How many times did he take me for long walks through the neighborhood, teaching me about life? He’d show me the tall houses where the rich bastards lived, and told me how they’d climbed up those high steps on the backs of people like him. Then, at the end of the next block, he’d point out a group of losers huddled around a trash can fire. “Don’t be those bums, Giorgio,” he’d tell me. “Do something with your life, and don’t let those rich bastards take it way from you.”

Once, he took me to see Jimmy Smiles, the guy that gave him start. By this time, the old man was long out of the racket, but his old friends came around every day to make sure he was doing all right. It was a summer day, when I was maybe six or seven. Jimmy sat in a kitchen chair on the sidewalk outside the barbershop where he’d held court for so long. He had a ripped, stained hat on top of his bald head, his smile more like a skeleton’s leer.
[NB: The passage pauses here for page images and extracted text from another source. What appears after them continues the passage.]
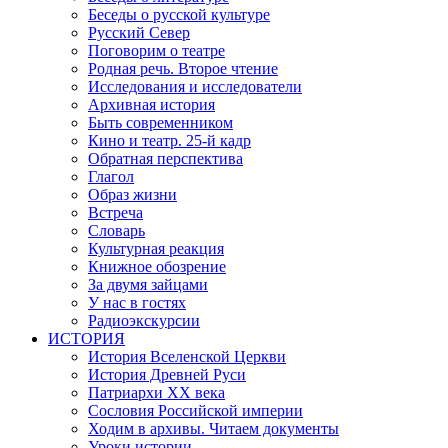
Беседы о русской культуре
Русский Север
Поговорим о театре
Родная речь. Второе чтение
Исследования и исследователи
Архивная история
Быть современником
Кино и театр. 25-й кадр
Обратная перспектива
Глагол
Образ жизни
Встреча
Словарь
Культурная реакция
Книжное обозрение
За двумя зайцами
У нас в гостях
Радиоэкскурсии
ИСТОРИЯ
История Вселенской Церкви
История Древней Руси
Патриархи XX века
Сословия Российской империи
Ходим в архивы. Читаем документы
Уроки истории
They talked about the news on the street, and my father asked his opinion on some deal he was making. Jimmy mumbled a few words that I barely understood, but my father nodded like he was listening to the Oracle at Delphi in the stories my mother used to tell me. Then I saw my father slip a few bucks in Jimmy’s tattered shirt pocket, like he was still paying protection. Jimmy patted my head and kept mumbling, even as we walked away.

“What’d you think of that?” he asked me when were out of earshot of Jimmy.

“It didn’t make any sense to me,” I said.

“I didn’t ask about that, numbskull. Do you really think I needed his help?”

I was confused, but tried not to show it. I figured there was something I should’ve gotten out of that visit, but for the life of me I couldn’t see it. Finally, Papa told me.

“See, guys like that, they never realize when their time’s up. Old Jimmy barely knows his name some days, but he remembers he used to be a big shot around here. And he was. I owe him half of what I got, and that means you owe him, too. So every few days, I stop by, shoot the breeze, and give his tribute money. Between me and a few other guys, we pay his rent and groceries. That’s what you do. That’s being a man.”

Did my mother ever teach me a thing like that? Like hell she did. Pay attention.